> _Prompt_
Every line in the entries where "data" is found should be copied.
:: Records for this task
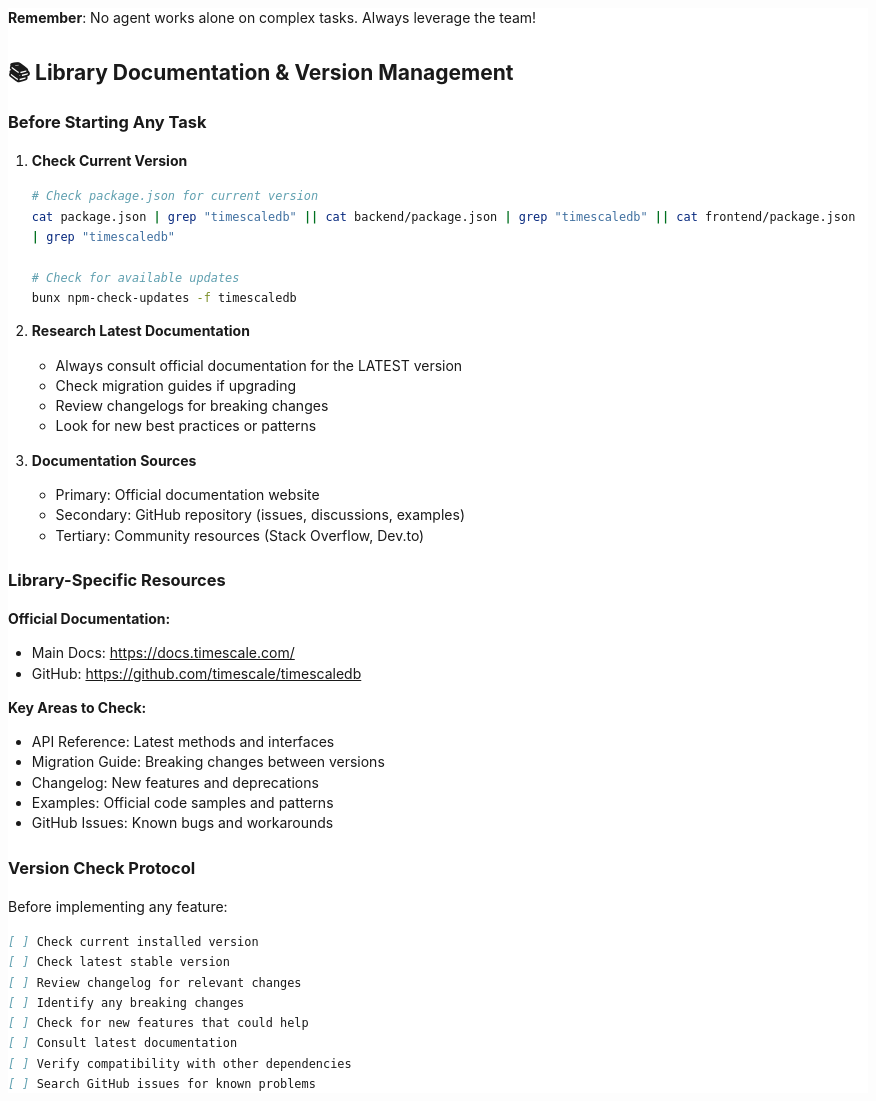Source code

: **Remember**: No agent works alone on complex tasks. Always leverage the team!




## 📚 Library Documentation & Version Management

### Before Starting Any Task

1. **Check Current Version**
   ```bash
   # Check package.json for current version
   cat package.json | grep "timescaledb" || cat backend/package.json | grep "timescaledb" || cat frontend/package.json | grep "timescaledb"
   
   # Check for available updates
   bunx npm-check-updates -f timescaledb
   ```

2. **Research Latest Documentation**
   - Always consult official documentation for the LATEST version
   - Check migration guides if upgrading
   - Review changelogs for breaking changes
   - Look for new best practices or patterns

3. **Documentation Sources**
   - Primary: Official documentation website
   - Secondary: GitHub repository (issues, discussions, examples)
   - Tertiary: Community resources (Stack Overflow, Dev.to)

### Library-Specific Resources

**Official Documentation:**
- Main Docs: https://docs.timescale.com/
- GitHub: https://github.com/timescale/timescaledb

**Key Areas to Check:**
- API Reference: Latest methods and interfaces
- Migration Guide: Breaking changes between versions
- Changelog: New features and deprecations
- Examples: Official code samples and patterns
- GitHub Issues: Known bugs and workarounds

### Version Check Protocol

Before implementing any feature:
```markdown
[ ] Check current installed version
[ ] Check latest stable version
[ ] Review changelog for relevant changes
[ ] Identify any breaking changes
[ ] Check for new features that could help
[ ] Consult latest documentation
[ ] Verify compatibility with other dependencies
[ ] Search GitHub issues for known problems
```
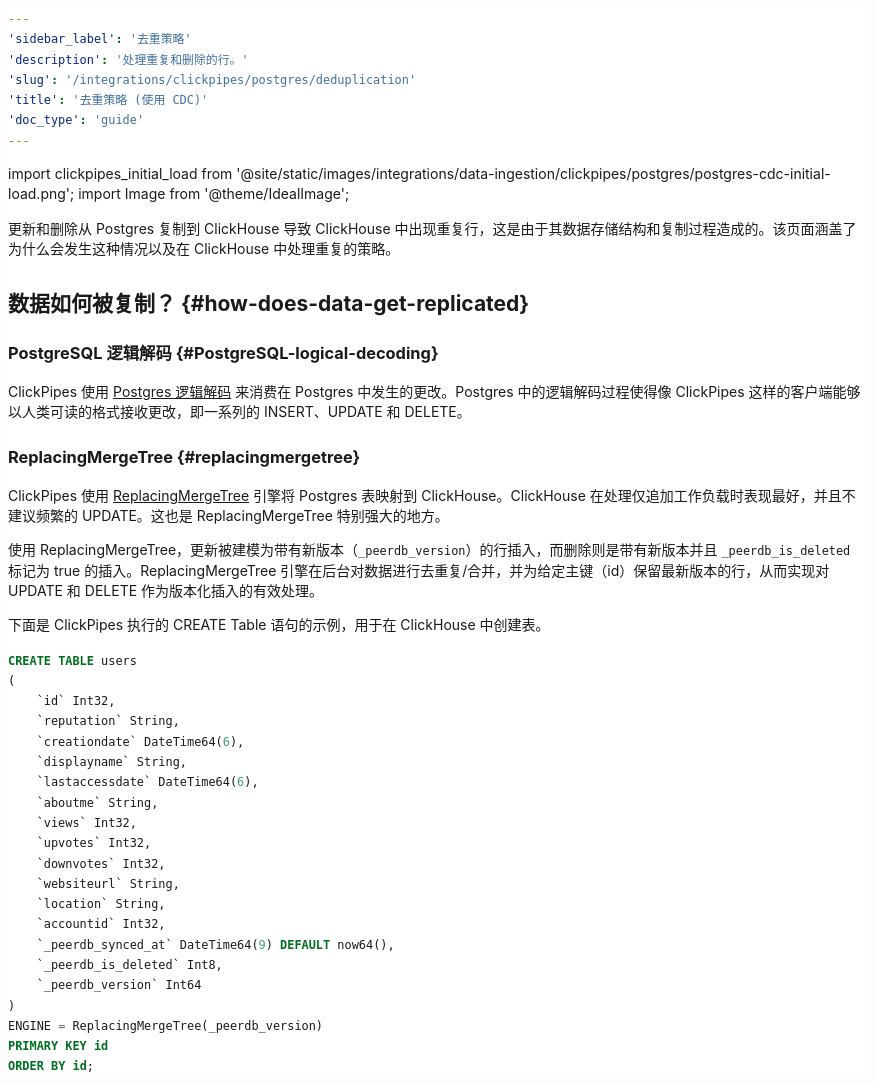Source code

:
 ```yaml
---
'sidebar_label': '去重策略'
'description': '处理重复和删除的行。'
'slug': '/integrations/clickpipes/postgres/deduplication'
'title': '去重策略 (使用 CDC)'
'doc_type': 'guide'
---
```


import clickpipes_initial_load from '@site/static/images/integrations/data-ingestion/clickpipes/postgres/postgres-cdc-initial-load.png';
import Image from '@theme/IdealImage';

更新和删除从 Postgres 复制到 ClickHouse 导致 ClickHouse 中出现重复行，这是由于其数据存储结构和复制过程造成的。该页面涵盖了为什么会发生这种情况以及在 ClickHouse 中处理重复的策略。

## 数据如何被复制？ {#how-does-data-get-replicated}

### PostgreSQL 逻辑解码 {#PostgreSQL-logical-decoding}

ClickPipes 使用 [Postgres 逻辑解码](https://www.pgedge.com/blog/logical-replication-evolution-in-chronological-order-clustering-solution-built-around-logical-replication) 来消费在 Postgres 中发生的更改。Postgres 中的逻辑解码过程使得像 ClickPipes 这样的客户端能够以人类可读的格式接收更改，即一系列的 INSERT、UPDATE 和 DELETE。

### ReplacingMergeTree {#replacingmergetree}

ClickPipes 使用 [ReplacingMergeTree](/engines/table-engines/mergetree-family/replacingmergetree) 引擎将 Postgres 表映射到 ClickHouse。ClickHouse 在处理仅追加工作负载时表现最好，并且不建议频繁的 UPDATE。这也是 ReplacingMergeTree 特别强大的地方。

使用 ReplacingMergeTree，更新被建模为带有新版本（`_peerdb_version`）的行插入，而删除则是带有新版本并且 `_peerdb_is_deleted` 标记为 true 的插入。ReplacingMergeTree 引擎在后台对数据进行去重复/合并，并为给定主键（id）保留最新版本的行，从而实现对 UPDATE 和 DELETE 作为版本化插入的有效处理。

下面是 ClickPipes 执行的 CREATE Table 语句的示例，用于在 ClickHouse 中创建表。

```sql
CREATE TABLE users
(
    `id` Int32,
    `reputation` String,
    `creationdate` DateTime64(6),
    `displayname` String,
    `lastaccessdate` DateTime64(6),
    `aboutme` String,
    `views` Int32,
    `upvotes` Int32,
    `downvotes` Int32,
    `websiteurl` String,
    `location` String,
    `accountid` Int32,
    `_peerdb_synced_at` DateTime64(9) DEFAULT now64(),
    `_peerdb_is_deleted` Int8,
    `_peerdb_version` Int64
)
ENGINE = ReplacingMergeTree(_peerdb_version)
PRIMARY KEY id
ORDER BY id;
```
::::
> _Response to the task_
import clickpipes_initial_load from '@site/static/images/integrations/data-ingestion/clickpipes/postgres/postgres-cdc-initial-load.png';
## 数据如何被复制？ {#how-does-data-get-replicated}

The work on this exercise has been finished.